▶ _To do_: Retype the listing below word for word, from its first line through the line containing "ht Alloy Scope", with both of those lines included.

▶ _Dataset records_:
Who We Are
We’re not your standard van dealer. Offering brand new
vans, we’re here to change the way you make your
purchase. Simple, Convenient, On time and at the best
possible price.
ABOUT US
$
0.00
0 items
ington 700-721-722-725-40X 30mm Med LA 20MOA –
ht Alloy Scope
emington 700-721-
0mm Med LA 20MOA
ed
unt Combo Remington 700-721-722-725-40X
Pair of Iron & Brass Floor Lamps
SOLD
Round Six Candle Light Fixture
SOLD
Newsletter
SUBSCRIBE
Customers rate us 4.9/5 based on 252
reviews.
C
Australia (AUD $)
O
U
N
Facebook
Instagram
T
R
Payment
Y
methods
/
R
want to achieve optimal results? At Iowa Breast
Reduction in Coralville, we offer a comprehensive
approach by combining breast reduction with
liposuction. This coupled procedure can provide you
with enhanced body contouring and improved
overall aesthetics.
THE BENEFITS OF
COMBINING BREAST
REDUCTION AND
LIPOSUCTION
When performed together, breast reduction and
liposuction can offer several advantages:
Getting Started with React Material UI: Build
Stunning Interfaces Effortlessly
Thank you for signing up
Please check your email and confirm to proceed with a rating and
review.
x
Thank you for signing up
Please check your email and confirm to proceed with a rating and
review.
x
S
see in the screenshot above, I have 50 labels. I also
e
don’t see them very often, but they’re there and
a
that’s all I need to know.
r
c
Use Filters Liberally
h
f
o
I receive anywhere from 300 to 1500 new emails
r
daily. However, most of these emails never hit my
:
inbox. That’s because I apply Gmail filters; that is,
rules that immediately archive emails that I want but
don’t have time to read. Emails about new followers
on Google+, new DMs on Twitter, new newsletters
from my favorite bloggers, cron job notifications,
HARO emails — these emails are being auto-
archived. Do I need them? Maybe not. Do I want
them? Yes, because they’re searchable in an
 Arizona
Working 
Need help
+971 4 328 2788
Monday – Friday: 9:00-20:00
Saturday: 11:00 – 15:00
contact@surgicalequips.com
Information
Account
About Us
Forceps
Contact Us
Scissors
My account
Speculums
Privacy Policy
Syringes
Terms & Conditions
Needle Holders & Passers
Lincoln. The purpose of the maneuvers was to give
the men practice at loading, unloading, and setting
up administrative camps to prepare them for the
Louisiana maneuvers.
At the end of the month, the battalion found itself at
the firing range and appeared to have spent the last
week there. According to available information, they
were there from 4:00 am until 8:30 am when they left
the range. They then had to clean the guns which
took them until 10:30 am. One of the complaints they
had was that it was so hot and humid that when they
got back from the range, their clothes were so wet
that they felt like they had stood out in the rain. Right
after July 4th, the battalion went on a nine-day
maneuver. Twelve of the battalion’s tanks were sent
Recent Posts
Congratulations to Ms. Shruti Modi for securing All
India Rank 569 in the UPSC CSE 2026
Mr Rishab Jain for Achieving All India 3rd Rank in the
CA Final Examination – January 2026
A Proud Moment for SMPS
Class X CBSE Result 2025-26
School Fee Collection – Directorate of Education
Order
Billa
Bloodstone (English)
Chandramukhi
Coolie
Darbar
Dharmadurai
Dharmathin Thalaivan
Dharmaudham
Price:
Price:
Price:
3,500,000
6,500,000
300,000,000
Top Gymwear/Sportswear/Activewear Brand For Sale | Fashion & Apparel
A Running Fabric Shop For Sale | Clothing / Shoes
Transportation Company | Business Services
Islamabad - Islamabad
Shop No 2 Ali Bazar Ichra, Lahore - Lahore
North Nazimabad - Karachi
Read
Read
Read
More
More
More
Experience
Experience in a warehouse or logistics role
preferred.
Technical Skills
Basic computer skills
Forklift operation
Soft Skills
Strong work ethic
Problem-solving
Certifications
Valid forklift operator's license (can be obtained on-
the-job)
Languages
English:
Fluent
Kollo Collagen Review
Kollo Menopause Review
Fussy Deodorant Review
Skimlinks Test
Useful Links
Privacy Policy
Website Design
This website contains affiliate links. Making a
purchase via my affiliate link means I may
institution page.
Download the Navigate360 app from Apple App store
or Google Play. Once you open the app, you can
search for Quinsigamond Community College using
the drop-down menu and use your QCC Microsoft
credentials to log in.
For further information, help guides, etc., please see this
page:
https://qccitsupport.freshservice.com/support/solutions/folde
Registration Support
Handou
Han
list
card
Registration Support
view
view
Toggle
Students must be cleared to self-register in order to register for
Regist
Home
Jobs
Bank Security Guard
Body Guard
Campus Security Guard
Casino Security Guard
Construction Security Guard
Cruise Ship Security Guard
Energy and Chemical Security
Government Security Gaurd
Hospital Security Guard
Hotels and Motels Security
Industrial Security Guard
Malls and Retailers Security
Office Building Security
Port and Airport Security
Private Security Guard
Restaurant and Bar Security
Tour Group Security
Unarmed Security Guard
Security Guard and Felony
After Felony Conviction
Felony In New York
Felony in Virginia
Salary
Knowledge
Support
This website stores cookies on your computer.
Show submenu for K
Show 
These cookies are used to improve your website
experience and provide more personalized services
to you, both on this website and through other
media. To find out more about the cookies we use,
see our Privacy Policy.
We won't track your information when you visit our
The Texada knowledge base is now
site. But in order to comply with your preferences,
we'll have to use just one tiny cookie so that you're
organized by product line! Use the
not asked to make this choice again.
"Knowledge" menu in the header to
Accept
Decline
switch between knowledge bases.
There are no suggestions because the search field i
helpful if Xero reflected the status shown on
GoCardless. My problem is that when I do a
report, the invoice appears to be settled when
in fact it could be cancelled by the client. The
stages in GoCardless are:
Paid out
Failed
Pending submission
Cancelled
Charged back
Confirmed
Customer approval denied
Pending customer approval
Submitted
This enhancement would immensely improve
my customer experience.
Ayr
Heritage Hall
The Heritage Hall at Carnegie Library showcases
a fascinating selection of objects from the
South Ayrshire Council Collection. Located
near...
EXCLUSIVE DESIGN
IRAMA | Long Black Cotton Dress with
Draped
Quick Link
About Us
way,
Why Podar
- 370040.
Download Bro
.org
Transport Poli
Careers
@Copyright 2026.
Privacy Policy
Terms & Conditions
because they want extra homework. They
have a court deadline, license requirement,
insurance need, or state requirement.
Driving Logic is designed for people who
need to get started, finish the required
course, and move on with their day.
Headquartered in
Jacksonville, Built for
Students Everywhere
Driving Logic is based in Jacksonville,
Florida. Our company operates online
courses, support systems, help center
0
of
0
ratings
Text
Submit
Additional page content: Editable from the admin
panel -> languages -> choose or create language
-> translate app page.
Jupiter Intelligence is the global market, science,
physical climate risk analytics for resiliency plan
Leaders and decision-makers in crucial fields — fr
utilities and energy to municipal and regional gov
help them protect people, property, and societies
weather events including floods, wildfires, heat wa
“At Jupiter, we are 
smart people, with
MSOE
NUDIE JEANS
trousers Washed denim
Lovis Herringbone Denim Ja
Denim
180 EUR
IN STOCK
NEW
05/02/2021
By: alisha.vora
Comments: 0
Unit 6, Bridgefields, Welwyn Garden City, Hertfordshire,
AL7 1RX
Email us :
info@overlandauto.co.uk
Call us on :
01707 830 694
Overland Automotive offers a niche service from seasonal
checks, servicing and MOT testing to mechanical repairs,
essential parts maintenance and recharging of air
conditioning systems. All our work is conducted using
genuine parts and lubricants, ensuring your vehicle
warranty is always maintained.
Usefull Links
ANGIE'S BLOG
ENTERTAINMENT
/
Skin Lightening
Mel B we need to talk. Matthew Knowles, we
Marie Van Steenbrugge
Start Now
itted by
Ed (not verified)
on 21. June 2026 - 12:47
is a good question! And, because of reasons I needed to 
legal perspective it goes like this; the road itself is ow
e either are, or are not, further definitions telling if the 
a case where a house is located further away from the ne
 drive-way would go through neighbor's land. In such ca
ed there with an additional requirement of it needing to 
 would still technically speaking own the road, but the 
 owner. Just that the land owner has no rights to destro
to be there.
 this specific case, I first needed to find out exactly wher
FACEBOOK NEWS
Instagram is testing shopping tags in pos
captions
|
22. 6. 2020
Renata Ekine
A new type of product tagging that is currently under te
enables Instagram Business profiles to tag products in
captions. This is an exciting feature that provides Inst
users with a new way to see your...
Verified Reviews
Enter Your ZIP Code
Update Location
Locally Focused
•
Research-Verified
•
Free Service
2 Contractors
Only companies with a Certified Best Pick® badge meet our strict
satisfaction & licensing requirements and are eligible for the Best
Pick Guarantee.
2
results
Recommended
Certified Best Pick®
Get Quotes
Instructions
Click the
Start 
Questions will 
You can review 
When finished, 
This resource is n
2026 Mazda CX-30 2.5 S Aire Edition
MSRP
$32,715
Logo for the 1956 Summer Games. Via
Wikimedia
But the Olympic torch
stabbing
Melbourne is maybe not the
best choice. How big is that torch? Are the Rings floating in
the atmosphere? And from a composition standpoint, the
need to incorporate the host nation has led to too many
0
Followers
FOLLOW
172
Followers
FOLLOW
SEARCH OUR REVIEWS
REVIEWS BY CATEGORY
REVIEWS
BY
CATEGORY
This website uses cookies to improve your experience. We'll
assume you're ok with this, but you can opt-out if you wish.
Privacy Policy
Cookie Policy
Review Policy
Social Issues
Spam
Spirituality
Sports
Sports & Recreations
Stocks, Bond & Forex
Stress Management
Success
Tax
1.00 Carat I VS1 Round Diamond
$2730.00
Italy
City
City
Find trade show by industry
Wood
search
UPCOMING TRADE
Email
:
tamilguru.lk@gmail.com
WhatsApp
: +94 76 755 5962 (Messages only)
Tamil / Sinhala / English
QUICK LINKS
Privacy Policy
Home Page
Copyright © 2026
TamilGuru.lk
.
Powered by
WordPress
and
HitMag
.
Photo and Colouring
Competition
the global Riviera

▶ _Exercise answer_:
Who We Are
We’re not your standard van dealer. Offering brand new
vans, we’re here to change the way you make your
purchase. Simple, Convenient, On time and at the best
possible price.
ABOUT US
$
0.00
0 items
ington 700-721-722-725-40X 30mm Med LA 20MOA –
ht Alloy Scope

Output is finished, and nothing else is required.